The subjects of the kingdom of God are baptised believers meaning that they have died with Christ and been raised with him. We live in God’s kingdom, even right now whilst we’re resident on earth, and that’s why our perspective should be different, not because of anything we’ve done but because of what God has done for us.

Let me go back to my analogy about living in Cambridge. I can tell you that Cambridge is a beautiful city, but you have to be a resident to really appreciate it on a daily basis, and even then you have to make a conscious effort to look up and see the beauty of where you’re living. If you only look down, all you’ll see is dirt.

The same thing is true of being a member of the kingdom of God. As baptised believers, through the work of God you have died with Christ and you have been raised with him. You live in the kingdom of heaven even if you’re currently resident on earth. However, are you looking up or down? If you only look down, all you’ll see is dirt, and that’s actually what St. Paul is saying.

With his list of prohibitions what he’s telling us is that we need to let go of the ways of the lives we used to live. Those ways are not suitable for subjects of heaven. Living like that is ignoring the fact that we are residents of the most beautiful city of heaven; it’s like looking down the whole time and only seeing dirt when we should be learning to look up and see beauty.

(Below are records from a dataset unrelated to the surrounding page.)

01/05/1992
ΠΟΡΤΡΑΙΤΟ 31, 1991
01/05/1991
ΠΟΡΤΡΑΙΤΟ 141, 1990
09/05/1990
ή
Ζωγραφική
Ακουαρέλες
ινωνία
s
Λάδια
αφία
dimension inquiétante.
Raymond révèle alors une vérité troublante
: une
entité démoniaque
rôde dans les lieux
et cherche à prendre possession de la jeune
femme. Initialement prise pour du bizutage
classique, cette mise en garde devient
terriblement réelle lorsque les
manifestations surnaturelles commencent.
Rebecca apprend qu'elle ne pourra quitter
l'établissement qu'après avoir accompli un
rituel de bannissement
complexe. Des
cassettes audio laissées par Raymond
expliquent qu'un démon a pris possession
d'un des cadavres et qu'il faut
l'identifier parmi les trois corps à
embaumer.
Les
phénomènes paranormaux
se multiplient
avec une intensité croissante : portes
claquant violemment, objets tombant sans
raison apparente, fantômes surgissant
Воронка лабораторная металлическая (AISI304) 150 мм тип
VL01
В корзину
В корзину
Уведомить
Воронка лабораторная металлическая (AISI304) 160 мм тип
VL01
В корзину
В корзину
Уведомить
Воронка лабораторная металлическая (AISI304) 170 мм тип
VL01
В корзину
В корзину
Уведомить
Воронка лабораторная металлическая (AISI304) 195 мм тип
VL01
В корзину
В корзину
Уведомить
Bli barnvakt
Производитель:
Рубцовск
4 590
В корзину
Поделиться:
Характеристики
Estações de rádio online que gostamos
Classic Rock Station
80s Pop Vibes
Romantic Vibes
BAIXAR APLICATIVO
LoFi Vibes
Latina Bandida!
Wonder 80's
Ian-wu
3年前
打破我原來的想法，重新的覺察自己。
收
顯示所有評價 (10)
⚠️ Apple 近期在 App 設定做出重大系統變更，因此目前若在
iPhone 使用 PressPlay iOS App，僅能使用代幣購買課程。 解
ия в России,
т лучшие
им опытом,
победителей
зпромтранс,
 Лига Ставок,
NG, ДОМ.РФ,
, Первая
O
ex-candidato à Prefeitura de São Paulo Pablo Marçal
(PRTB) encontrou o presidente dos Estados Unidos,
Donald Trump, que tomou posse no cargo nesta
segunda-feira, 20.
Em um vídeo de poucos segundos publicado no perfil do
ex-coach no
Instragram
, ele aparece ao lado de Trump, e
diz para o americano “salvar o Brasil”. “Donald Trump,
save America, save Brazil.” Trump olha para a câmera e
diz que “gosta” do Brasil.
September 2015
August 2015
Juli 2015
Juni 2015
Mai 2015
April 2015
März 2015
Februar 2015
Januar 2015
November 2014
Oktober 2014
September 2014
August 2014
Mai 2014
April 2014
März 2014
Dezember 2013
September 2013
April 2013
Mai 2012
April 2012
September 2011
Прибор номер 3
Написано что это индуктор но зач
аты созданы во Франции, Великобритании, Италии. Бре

Being a Christian should change our perspective, but the change of perspective begins with having become Christians, not the other way around. We have to be careful not to put the cart before the horse. Trying to be a good person; trying to see good in everyone, should flow out from being born again in Christ. We cannot make ourselves good simply by trying to see the best in everyone, we must first be born again.

And that finally brings us back to the parable Jesus taught. What we see there is someone with an earthly perspective. This is a man who thinks only of himself. He’s looking down, not up. If he were looking up, not only would he see the beauty of heaven, and realise that all the earthly goods that he can stack into his new barns are like worthless dirty rags compared to the beauty of heaven...

...but his heavenly perspective would also cause him to see the physical needs of those around him and he would be moved to use his abundant resources to help them.

So the challenge to us is to ask, are we aware that we are citizens of the kingdom of heaven, by virtue of having died with Christ and been born again, as revealed through our baptism? And has that changed our perspective? Remember, if you only look down, all you’ll see is dirt. Amen.